In this context, the model of Olejarz et al. would not apply to the first transition, but it could be relevant to the second or third transitions, during which the reproductive capacity of the workers is reduced. This is of interest in light of recent work by Abderrahman Khila and one of us (EA) which identified a molecular mechanism – known as ‘reproductive constraint’ – that suppresses the production of viable male embryos in workers, but at the same time allows the production of fat-filled eggs that serve as a food source for the colony (Figure 1).

Figure 1.

Evolving past the ‘the point of no return’.

The left panel shows a colony of ants (of the species Camponotus floridanus) with a queen (the large individual in the center) surrounded by her female worker ants. Understanding how worker ants evolved to have a reduced reproductive capacity is a major challenge in biology. The right panel shows the position of a protein called Vasa (green) in oocytes from a normal queen (top) and a worker (bottom): vasa is a highly conserved developmental gene that specifies the germ cells in all animals and is necessary for fertility. In the normal queen oocyte the Vasa protein is correctly positioned at the posterior pole of the oocyte (white arrowhead).

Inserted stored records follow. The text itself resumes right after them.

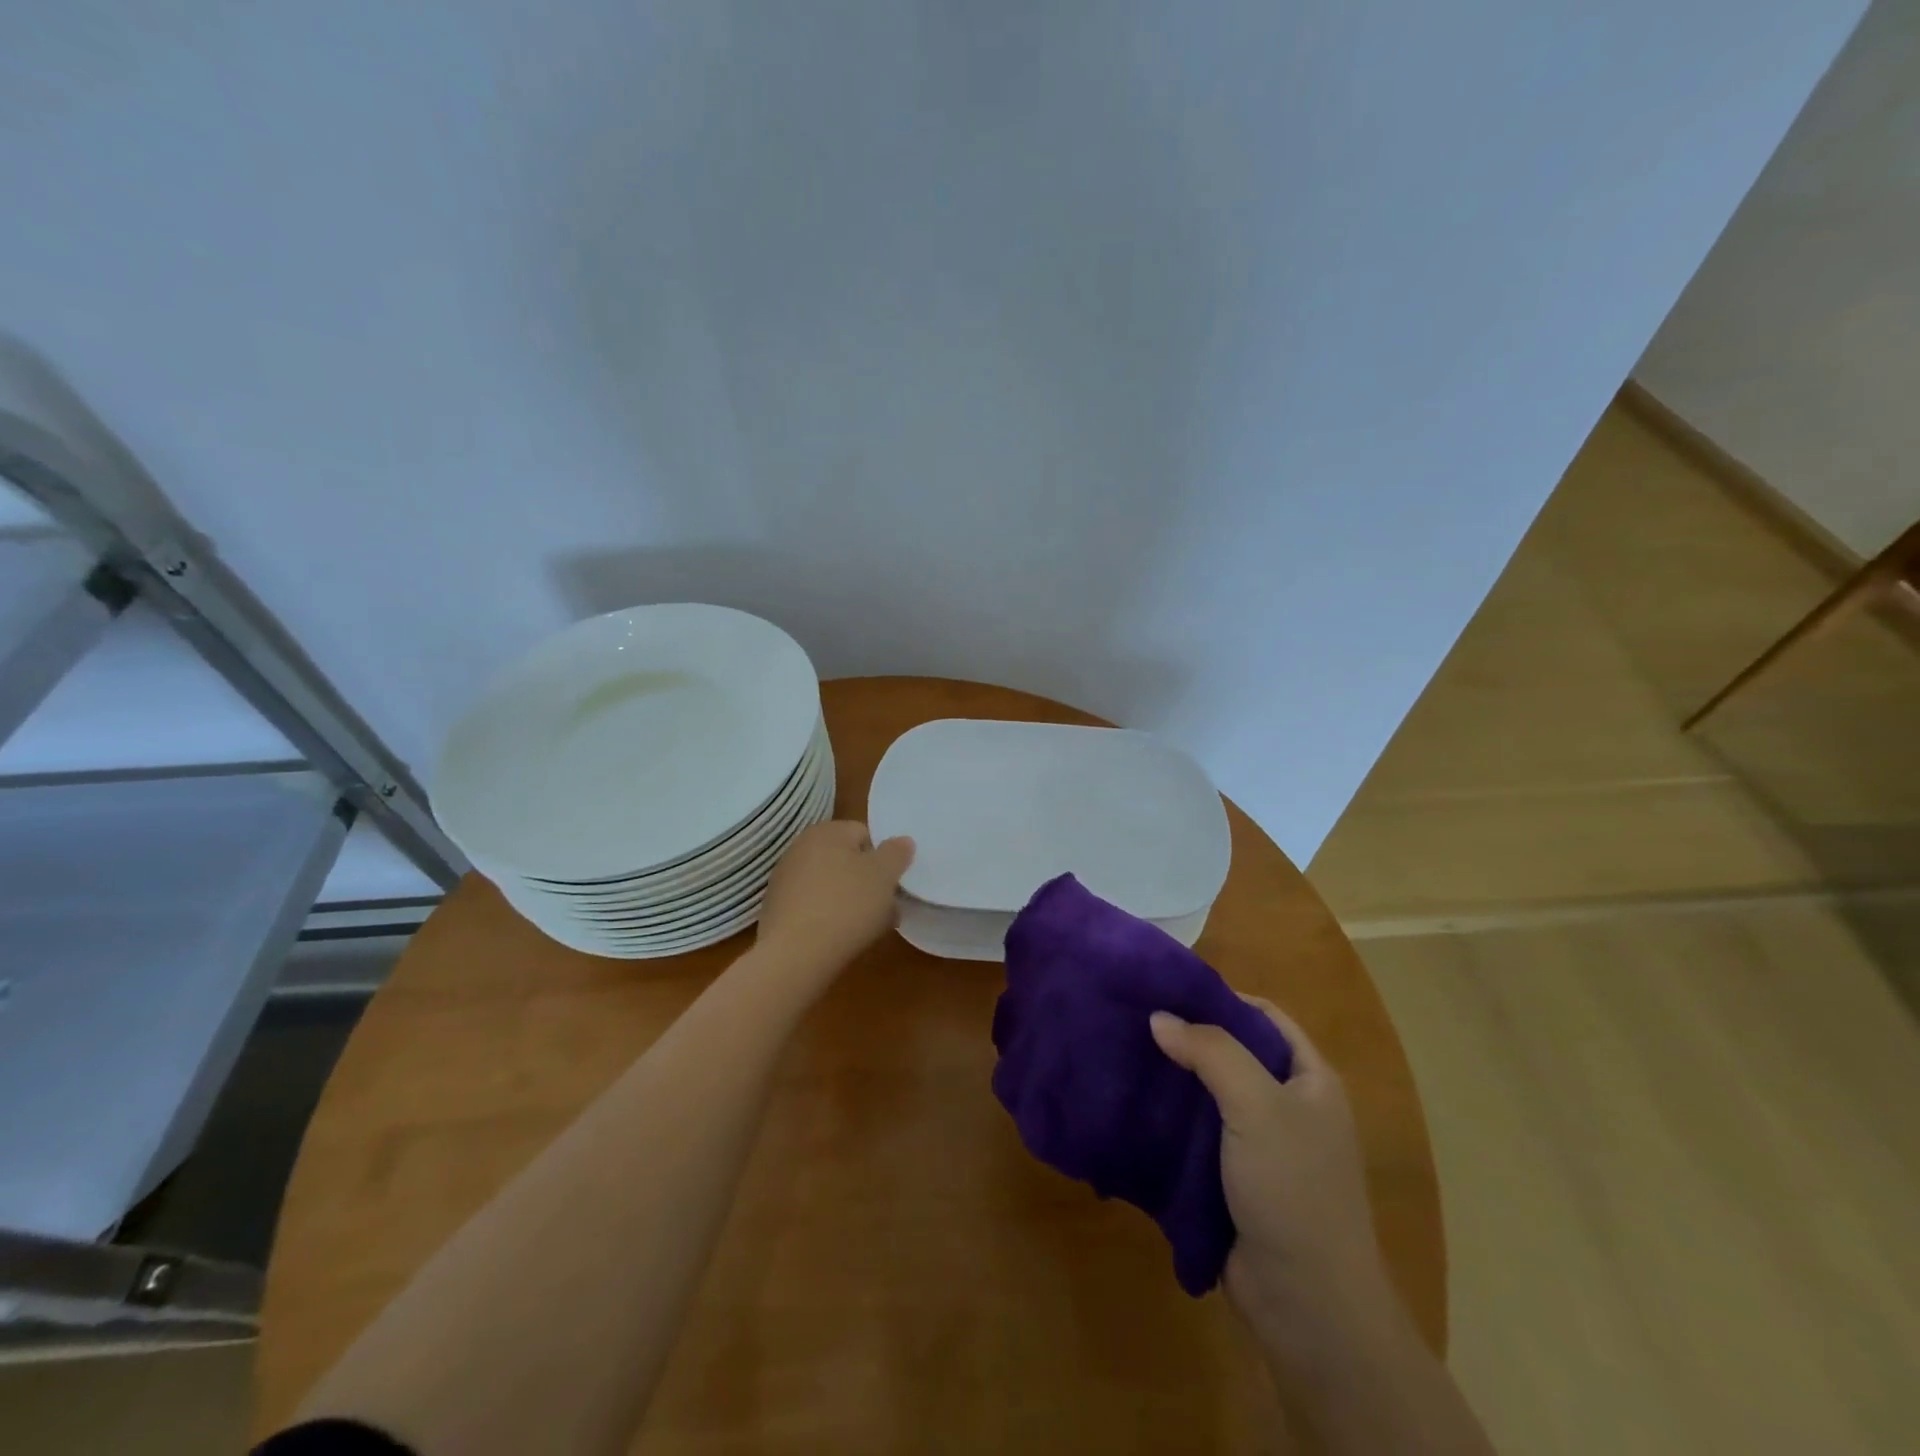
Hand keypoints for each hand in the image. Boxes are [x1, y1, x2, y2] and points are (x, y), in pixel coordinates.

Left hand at [756, 821, 914, 985]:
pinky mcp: (776, 910)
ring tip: (867, 929)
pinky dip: (828, 918)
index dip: (883, 859)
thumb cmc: (847, 905)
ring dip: (851, 902)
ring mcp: (784, 879)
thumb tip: (903, 841)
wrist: (795, 954)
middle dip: (868, 883)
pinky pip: (813, 906)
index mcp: (827, 831)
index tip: (891, 885)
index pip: (864, 834)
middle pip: (846, 861)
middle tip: (885, 909)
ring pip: (831, 885)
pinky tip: (840, 939)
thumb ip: (897, 853)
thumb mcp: (884, 876)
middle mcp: (800, 848)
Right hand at [1149, 998, 1395, 1343]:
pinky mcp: (1231, 1178)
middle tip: (1135, 1020)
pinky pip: (1195, 1133)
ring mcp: (1259, 1145)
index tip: (1168, 989)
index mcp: (1309, 1080)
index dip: (1221, 998)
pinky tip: (1131, 1106)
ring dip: (1172, 1079)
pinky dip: (1167, 1119)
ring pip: (1208, 1095)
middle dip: (1187, 1037)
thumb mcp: (1257, 1105)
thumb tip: (1158, 1017)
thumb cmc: (1293, 1188)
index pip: (1264, 1016)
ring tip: (1123, 1055)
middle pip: (1232, 1053)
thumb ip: (1210, 1052)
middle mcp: (1287, 1106)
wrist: (1306, 1304)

However, in many worker oocytes the Vasa protein (white star) is not in the correct position, and this leads to developmental problems, including a reduced capacity to produce viable male offspring (Khila and Abouheif, 2008). The presence of this ‘reproductive constraint’ in worker ants but not in queens allows the worker ants to use their ovaries to produce eggs that can be used to feed the colony. (Image credits: Guy L’Heureux [left]; Abderrahman Khila [right])

The model of Olejarz et al. provides a theoretical basis for understanding how reproductive constraint and other molecular mechanisms could be favored by selection, and thus could lead to major transitions in social evolution. Their results imply that selection at the colony level may be crucial for the evolution of eusociality, and point to the need for models in which both individuals and colonies are viewed as units of selection (see, for example, Simon et al., 2013).